O horizonte cheio de neve evidencia que, nos Pirenéus, março ainda é mês de clima severo, com céu cerrado e um certo cinzento a pairar. O cenário tem um certo tom carregado. Uma etapa da Volta à Catalunha a acabar aqui, em Boí Taüll, pode convidar a prudências, calculismos e taticismos, guardando forças perante o ambiente agreste.
Mas há um português de 23 anos que corre sempre sem luvas, como se querendo demonstrar que não esconde nada na manga. O que João Almeida tem para dar está ali, bem visível, em forma de esforço, energia, bravura e talento. A 2.015 metros de altitude, o ciclista da UAE Emirates deu nova demonstração da sua essência audaz, bem própria de uma nova geração de corredores que trepam com o espírito aventureiro e ofensivo que chegou a parecer perdido no ciclismo.
Na quarta etapa da Volta à Catalunha, com 166,7 quilómetros entre La Seu d'Urgell e Boí Taüll, João Almeida foi o melhor, impondo-se a uma concorrência que tinha só nomes como Nairo Quintana (vencedor do Giro e da Vuelta), Richard Carapaz (vencedor do Giro e vigente campeão olímpico), Ben O'Connor (quarto na última edição do Tour) ou Esteban Chaves (já foi pódio no Giro e na Vuelta). A corrida catalã é uma das provas por etapas mais importantes do calendário além das três grandes voltas e o nível dos participantes é a melhor maneira de o constatar.
Com este triunfo, o primeiro do caldense em 2022, o português está em segundo na classificação geral, com o mesmo tempo de Nairo Quintana. À falta de três dias de competição, Almeida avisa que "faltam etapas duras, sobretudo a última" — que termina com um circuito em Barcelona, com diversas passagens no alto de Montjuïc —, mas que "está feliz" e tem os olhos postos "no futuro". Ou como quem diz, na luta pela classificação geral final.
João Almeida partiu para a jornada no nono lugar da geral e o dia nem começou propriamente bem para o português, que se viu envolvido numa queda no início da tirada. No entanto, na dura e longa subida final, o homem da UAE Emirates sentiu-se "muito bem", como confessaria.
Almeida esteve sempre bem posicionado na ascensão até que, a pouco mais de três quilómetros da meta, os favoritos começaram-se a mexer.

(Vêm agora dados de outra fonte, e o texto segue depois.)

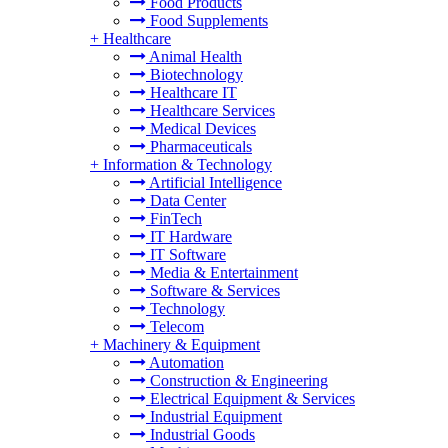
Food Products
Food Supplements
+
Healthcare
Animal Health
Biotechnology
Healthcare IT
Healthcare Services
Medical Devices
Pharmaceuticals
+
Information & Technology
Artificial Intelligence
Data Center
FinTech
IT Hardware
IT Software
Media & Entertainment
Software & Services
Technology
Telecom
+
Machinery & Equipment
Automation
Construction & Engineering
Electrical Equipment & Services
Industrial Equipment
Industrial Goods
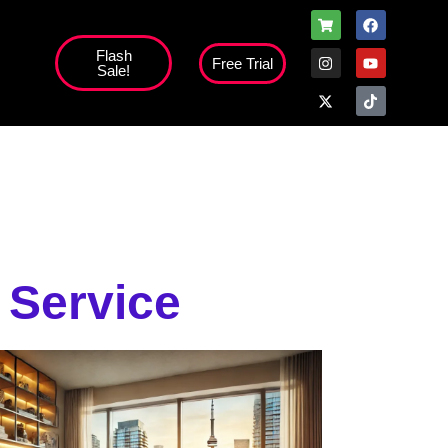
Flash
Free Trial
Sale!
high';
 Service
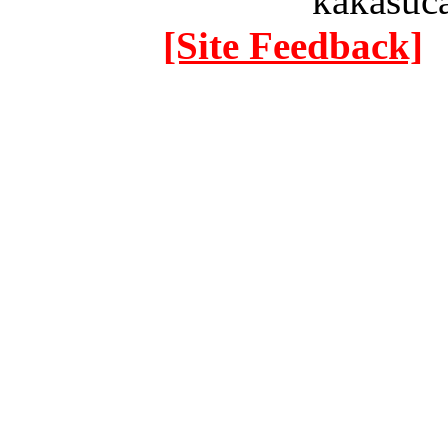
kakasuc
[Site Feedback]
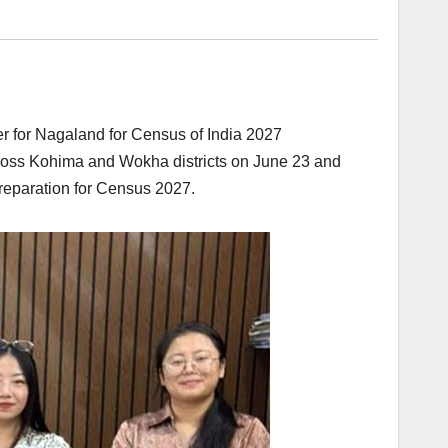
r for Nagaland for Census of India 2027
cross Kohima and Wokha districts on June 23 and
reparation for Census 2027.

Carapaz atacou e teve resposta firme do português.
Inicialmente, era legítimo pensar que, com o grupo principal ainda com vários corredores, João Almeida estava a trabalhar para o seu companheiro Juan Ayuso, a jovem promessa espanhola de 19 anos: ainda faltavam três quilómetros de subida, que culminariam acima da barreira dos dois mil metros de altitude, e ali estava Almeida, desgastando-se.
Mas, se a ideia nesta relação entre Almeida e Ayuso — que dá azo a comparações mais ou menos óbvias com a realidade política espanhola — era que o português trabalhasse para o espanhol, a verdade da estrada rapidamente dissipou dúvidas. João cerrou os dentes e, de forma decidida, foi dinamitando o grupo, deixando quase todos os favoritos para trás. Ben O'Connor, o australiano que era o líder da Volta, foi uma das vítimas.
Praticamente sem tirar os pés do acelerador nos quilómetros finais, Almeida foi escalando com a coragem dos grandes campeões. Subindo por entre a neve que ladeava a estrada, só dois colombianos se mantiveram na roda do português.
À entrada para as últimas centenas de metros, poder-se-ia pensar que João adotaria uma postura mais calculista, esperando que Higuita ou Quintana lançassem o sprint. Mas não. Almeida levava um fogo interior que não o permitia esperar. Avançou primeiro, ainda viu Quintana ganhar-lhe uma ligeira vantagem, mas, na reta definitiva, usou a sua conhecida ponta final para se impor sem margem para dúvidas.
Na edição do ano passado chegou a ser líder da corrida e terminou em sétimo. Agora, João parece capaz de mais. Cerrando os dentes, agarrando bem as mãos nuas ao guiador e sem guardar esforços, João Almeida continua a subir, levando por arrasto o ciclismo português, tão pouco habituado a estas glórias pelas montanhas do mundo.